**Aim**
Rewrite the material, changing every "photograph" to "image" and keeping everything else unchanged. Leave the pictures out of your answer.

Data entries:
|---|

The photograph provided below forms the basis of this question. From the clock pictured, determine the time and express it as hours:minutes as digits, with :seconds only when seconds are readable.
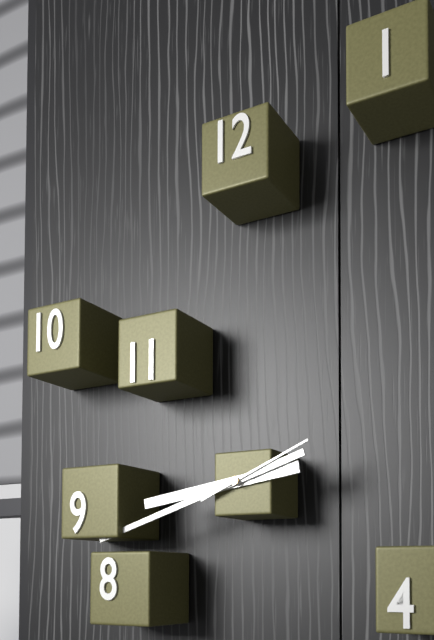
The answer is 8:42:11
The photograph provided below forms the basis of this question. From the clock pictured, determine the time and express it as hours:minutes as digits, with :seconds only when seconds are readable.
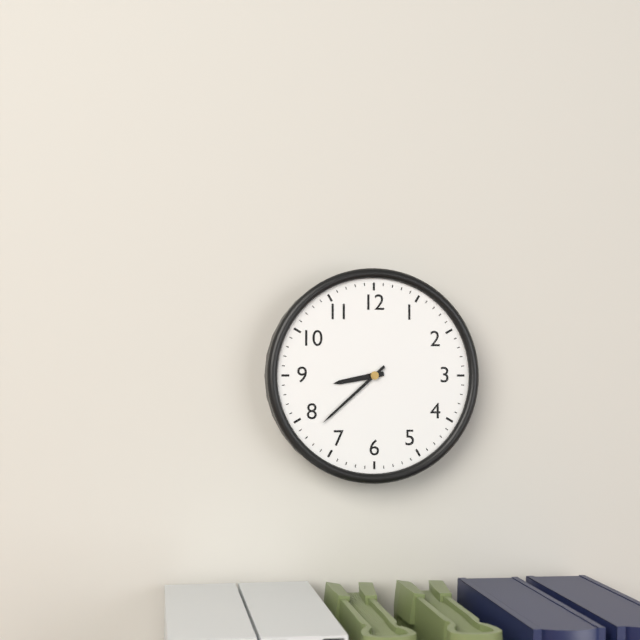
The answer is 8:38
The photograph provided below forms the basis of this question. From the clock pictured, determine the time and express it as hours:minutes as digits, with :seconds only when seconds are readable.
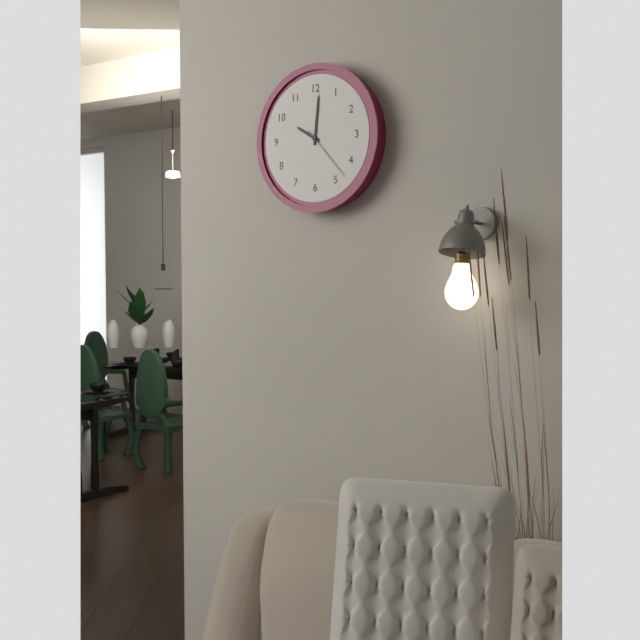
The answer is 10:01:23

|---|

**Solved exercise**
The image provided below forms the basis of this question. From the clock pictured, determine the time and express it as hours:minutes as digits, with :seconds only when seconds are readable.
The answer is 8:42:11
The image provided below forms the basis of this question. From the clock pictured, determine the time and express it as hours:minutes as digits, with :seconds only when seconds are readable.
The answer is 8:38
The image provided below forms the basis of this question. From the clock pictured, determine the time and express it as hours:minutes as digits, with :seconds only when seconds are readable.
The answer is 10:01:23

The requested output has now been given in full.